Let $P(k)$ be true for some positive integer $k$, i.e.,
$ \large\frac{1}{2}$$+ \large\frac{1}{4}$$+\large\frac{1}{8}$$+...+\large\frac{1}{2^k}$$=1-\large\frac{1}{2^k}$-----------(i)

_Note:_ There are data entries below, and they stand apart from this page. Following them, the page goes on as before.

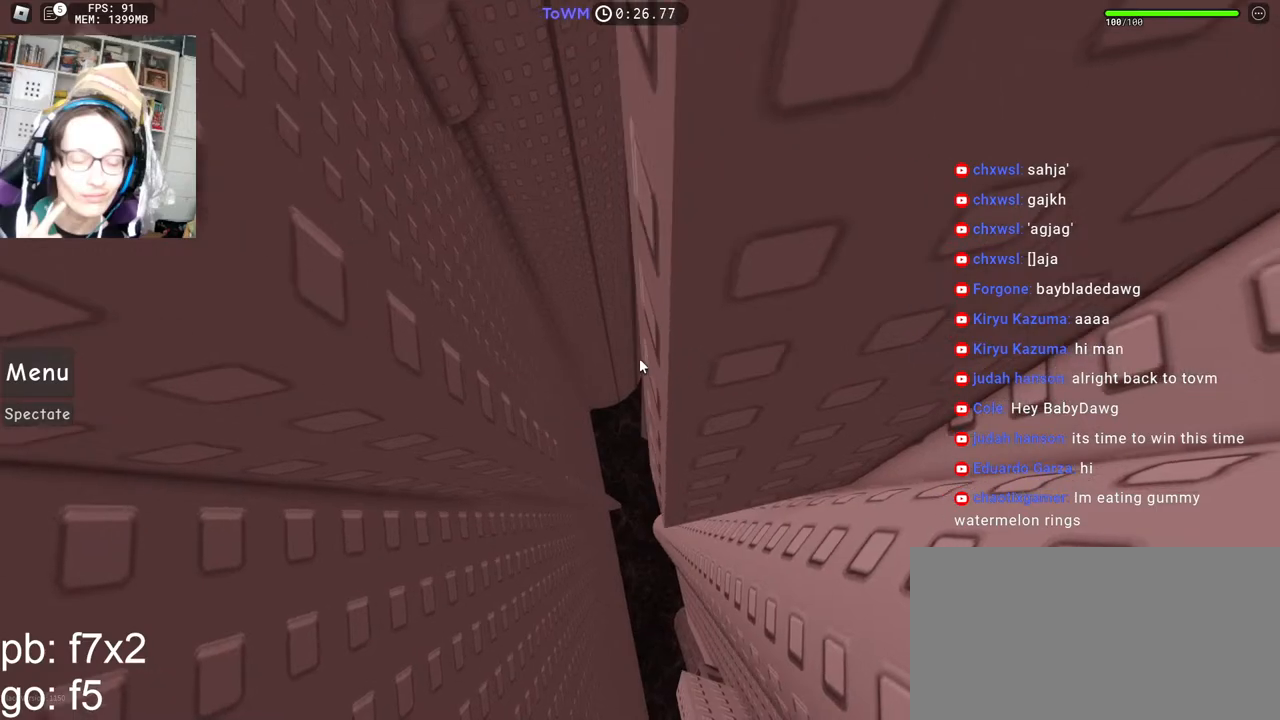
{"keys": ["w"], "mouse": ["right"], "events": [[417, "w", "down"]]}
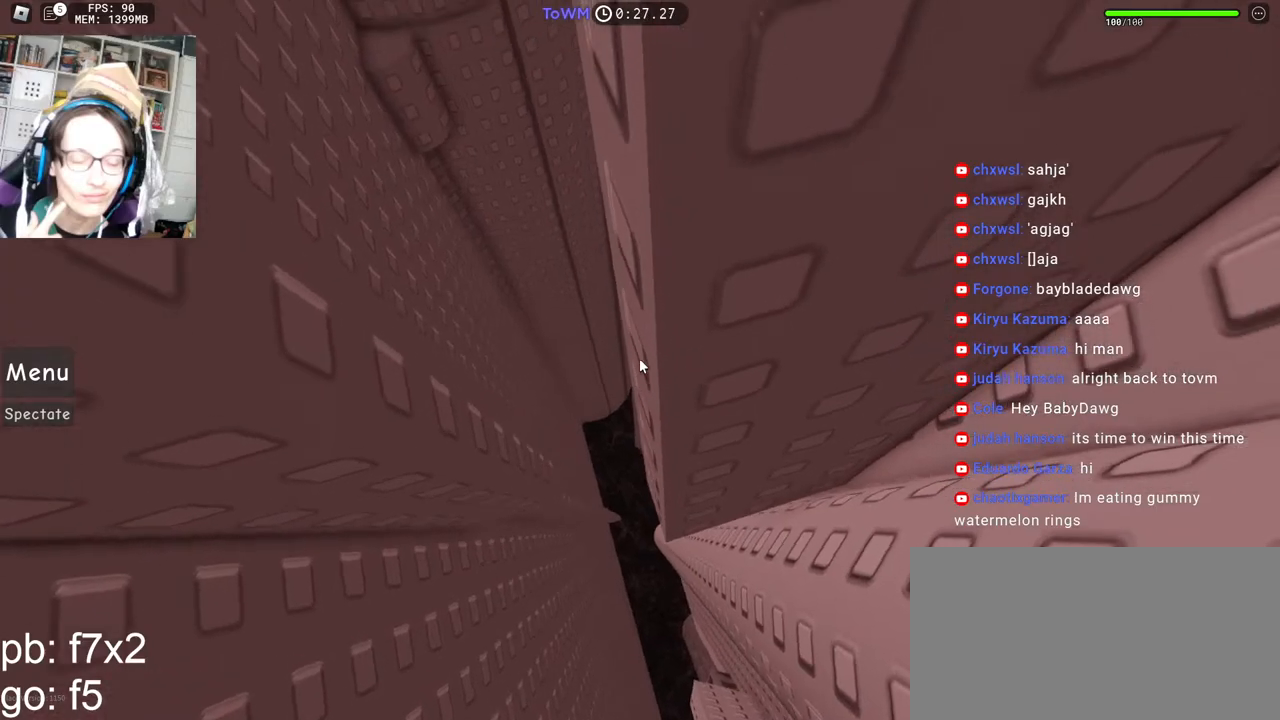
{"keys": ["a", "w"], "mouse": ["right"], "events": [[167, "a", "down"], [267, "space", "down"], [417, "space", "up"]]}
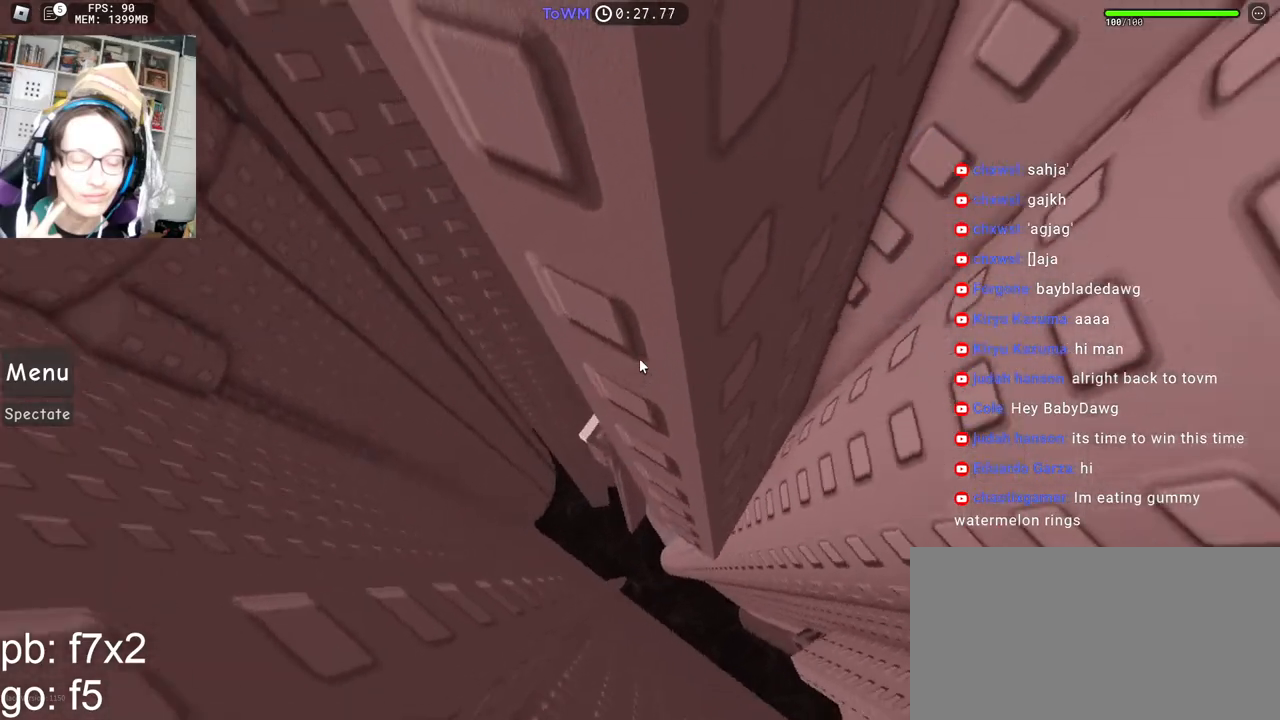
{"keys": ["a", "w"], "mouse": ["right"], "events": [[167, "w", "up"], [400, "w", "down"]]}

We shall now prove that $P(k+1)$ is true.
$\bigg( \large\frac{1}{2}$$+ \large\frac{1}{4}$$+\large\frac{1}{8}$$+...+\large\frac{1}{2^k}\bigg)$$+\large\frac{1}{2^{k+1}}$
$ \bigg( 1 - \large\frac{1}{2^k} \bigg)$$+\large\frac{1}{2^{k+1}}$$\qquad$ [ Using (i) ]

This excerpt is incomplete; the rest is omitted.